During this period, dysfunction of other cranial nerves arises and progresses. Thus, the effect of a tumor on the trigeminal nerve causes paresthesia on the corresponding half of the face (Barre's symptom), trismus or paresis of the masticatory muscles on the side of the tumor (Christiansen's symptom). At the same time, there is a symptom of a decrease or disappearance of the corneal reflex on the same side. At this stage, dysfunction of the facial nerve is manifested only by paresis, most pronounced for its lower branch.

Neurological period

During this period, otiatric disorders recede into the background, and they begin to occupy a dominant position. neurological symptoms Neuromas of the vestibulocochlear nerve, caused by damage to the nerves of the cerebellopontine angle and tumor pressure on the trunk, pons and cerebellum. These signs include paralysis of the oculomotor nerves, trigeminal pain, loss of all types of sensitivity and corneal reflex on the corresponding half of the face, decrease or loss of taste sensitivity on the posterior third of the tongue (damage to the glossopharyngeal nerve), paresis of the recurrent nerve (vocal fold) on the side of the tumor (damage vagus nerve), paresis of the sternocleidomastoid and trapezius muscles (damage to the accessory nerve) - all on the side of the tumor. At this stage, the vestibular-cerebellar syndrome is pronounced, manifested by gross ataxia, multidirectional large-scale, often undulating nystagmus, ending with gaze paresis, and pronounced autonomic disturbances. On the fundus - congestion on both sides, signs of increased intracranial pressure.

Terminal period

With further growth of the tumor, cysts filled with yellowish liquid form in it; the tumor enlarges and puts pressure on vital centers - respiratory and vasomotor, compresses the cerebrospinal fluid pathways, which increases intracranial pressure and causes swelling of the brain. Death occurs from blockade of vital centers of the brain stem - cessation of breathing and cardiac activity.

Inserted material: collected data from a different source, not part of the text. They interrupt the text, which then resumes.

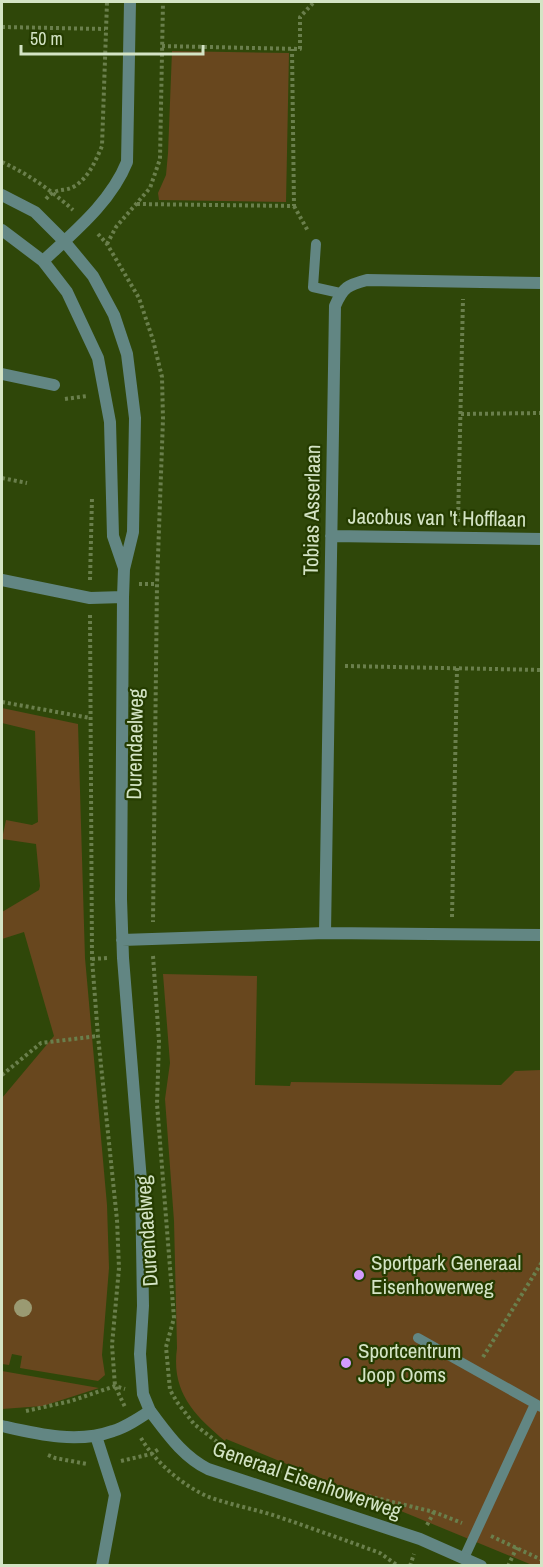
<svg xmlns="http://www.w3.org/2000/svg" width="543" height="1567" font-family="'Archivo Narrow',sans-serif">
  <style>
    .green { fill: #68471e }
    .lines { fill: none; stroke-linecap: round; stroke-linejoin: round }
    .path { stroke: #6a7f4c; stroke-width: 4; stroke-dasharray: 3 3; stroke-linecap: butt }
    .service { stroke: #628683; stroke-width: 10 }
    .minor { stroke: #628683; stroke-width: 12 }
    .tertiary { stroke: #628683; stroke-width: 12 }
    .tree { fill: #9a9a72 }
    .poi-dot { fill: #d39cfd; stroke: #253c00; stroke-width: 2 }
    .labels { text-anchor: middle; stroke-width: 4.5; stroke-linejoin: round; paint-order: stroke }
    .street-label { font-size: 21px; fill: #d4e4c5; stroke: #253c00 }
    .poi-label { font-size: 21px; fill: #d4e4c5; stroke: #253c00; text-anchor: start }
  </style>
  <rect width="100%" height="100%" fill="#2f4709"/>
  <path class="green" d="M172 51 289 53 286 202 159 200 158 193 166 175 168 153Z
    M2 708 78 724 85 958 107 1205 109 1268 102 1355 105 1375 98 1381 20 1368 22 1356 12 1354 9 1365 2 1364V1098L54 1036 24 932 2 939V912L39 890 40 886 36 844 2 839 6 820 32 825 38 822 35 731 2 723Z
    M163 974 257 976 255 1085 290 1086 291 1082 501 1085 515 1071 541 1070V1565H532L226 1439 225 1441C194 1415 171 1392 177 1348L174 1221 165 1099 170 1063Z
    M2 1371 99 1388 43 1406 2 1409Z"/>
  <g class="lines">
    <path class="path" d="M2 27 105 29
      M162 46 300 49V17L314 2
      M2 162C28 174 51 190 73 210
      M46 199C57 186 63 193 75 186 89 177 96 160 102 146L107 2
      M137 204 294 206 292 49
      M294 206 308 231
      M98 234 107 244 139 298 153 340 162 377 163 419 157 584 153 922
      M107 244 116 227 150 188 160 159 163 2
      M65 399 87 396
      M461 414 542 413
      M2 478 27 483
      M458 522 463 299
      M90 580 92 498
      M139 584H157
      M90 615 92 959 98 1036 117 1220 119 1268 112 1345 115 1386 125 1407
      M345 666 542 670
      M2 702 90 718
      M452 917 457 668
      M153 956 159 1041 157 1104 174 1318 166 1347 170 1390 177 1402 194 1424 234 1455 289 1474
      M92 959 107 958
      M2 1075 41 1043 98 1036
      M483 1357 542 1262
      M26 1411 71 1401 115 1386 125 1389
      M141 1438C155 1462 183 1486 209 1497 231 1505 254 1509 276 1516 311 1528 345 1540 380 1553L398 1566
      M48 1455 55 1458 87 1464
      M121 1461 151 1454 159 1449
      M322 1485 434 1512 462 1523
      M427 1525 434 1512
      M491 1536 542 1560
      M410 1566 414 1554
      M508 1566 517 1547"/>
    <path class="service" d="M316 244 313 287 340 293
      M418 1338 541 1407
      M464 1558 535 1404"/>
    <path class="minor" d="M2 195 35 212 64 241 93 276 114 315 127 354 135 418 133 532 124 569 123 597 121 899 123 958 141 1181 143 1306 140 1354 143 1394 150 1411
      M2 230 43 261 67 292 98 358 110 422 113 536 124 568
      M43 261C74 232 111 202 127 162L130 2
      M2 374 54 385
      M331 536 542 539
      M2 580 90 598 123 597
      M325 933 335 306C343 287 348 285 367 280L542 283
      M122 940 325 933 542 935
      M96 1436 115 1495 102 1566"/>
    <path class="tertiary" d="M2 1426C37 1434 77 1444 113 1431 126 1427 138 1419 150 1411 167 1433 182 1456 208 1469L420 1539 481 1566"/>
  </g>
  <circle class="tree" cx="23" cy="1308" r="9"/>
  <g class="poi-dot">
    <circle cx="359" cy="1275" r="6"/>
    <circle cx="346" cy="1363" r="6"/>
  </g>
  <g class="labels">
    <g class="street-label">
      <text transform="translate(312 510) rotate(-89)" y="7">Tobias Asserlaan</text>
      <text transform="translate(437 518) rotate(1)" y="7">Jacobus van 't Hofflaan</text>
      <text transform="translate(135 744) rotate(-89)" y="7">Durendaelweg</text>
      <text transform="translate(147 1231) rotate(-94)" y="7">Durendaelweg</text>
      <text transform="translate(307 1480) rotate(19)" y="7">Generaal Eisenhowerweg</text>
    </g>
    <g class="poi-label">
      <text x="371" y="1270">Sportpark Generaal<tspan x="371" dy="24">Eisenhowerweg</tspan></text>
      <text x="358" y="1358">Sportcentrum<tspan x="358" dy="24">Joop Ooms</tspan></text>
    </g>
  </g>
  <rect width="543" height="1567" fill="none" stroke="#d4e4c5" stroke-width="6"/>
  <path d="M21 45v9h182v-9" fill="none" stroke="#d4e4c5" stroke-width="3"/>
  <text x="30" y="45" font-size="18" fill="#d4e4c5" stroke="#253c00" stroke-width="4.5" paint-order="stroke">50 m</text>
</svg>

IN modern conditions the third and fourth stages of neuroma of the vestibular-cochlear nerve are practically never encountered; existing methods diagnostics with appropriate oncological alertness of the doctor to whom the patient turns with complaints about the appearance of constant noise in one ear, decreased hearing in it, dizziness, provides for the implementation of appropriate diagnostic techniques to determine the origin of these complaints.

Diagnosis of neuroma of the vestibulocochlear nerve

Diagnosis of neuroma of the vestibulocochlear nerve is difficult only in the otiatric stage, in which in most cases there are no radiological changes in the internal auditory canal, at the same time such a patient may have radiological changes in the cervical spine, especially since, according to A .D Abdelhalima (2004, 2005), every second person, starting from the age of 22, experiences initial radiological signs cervical osteochondrosis and complaints, often similar to subjective feelings arising from neuroma of the vestibulocochlear nerve. Starting from the otoneurological (second) stage, a tumor of the internal auditory canal is practically detected in all cases, especially when using such highly informative methods as CT and MRI.

X-ray projections such as the Stenvers, Highway III, and transorbital projections with visualization of the pyramids of the temporal bone also have a fairly high information content.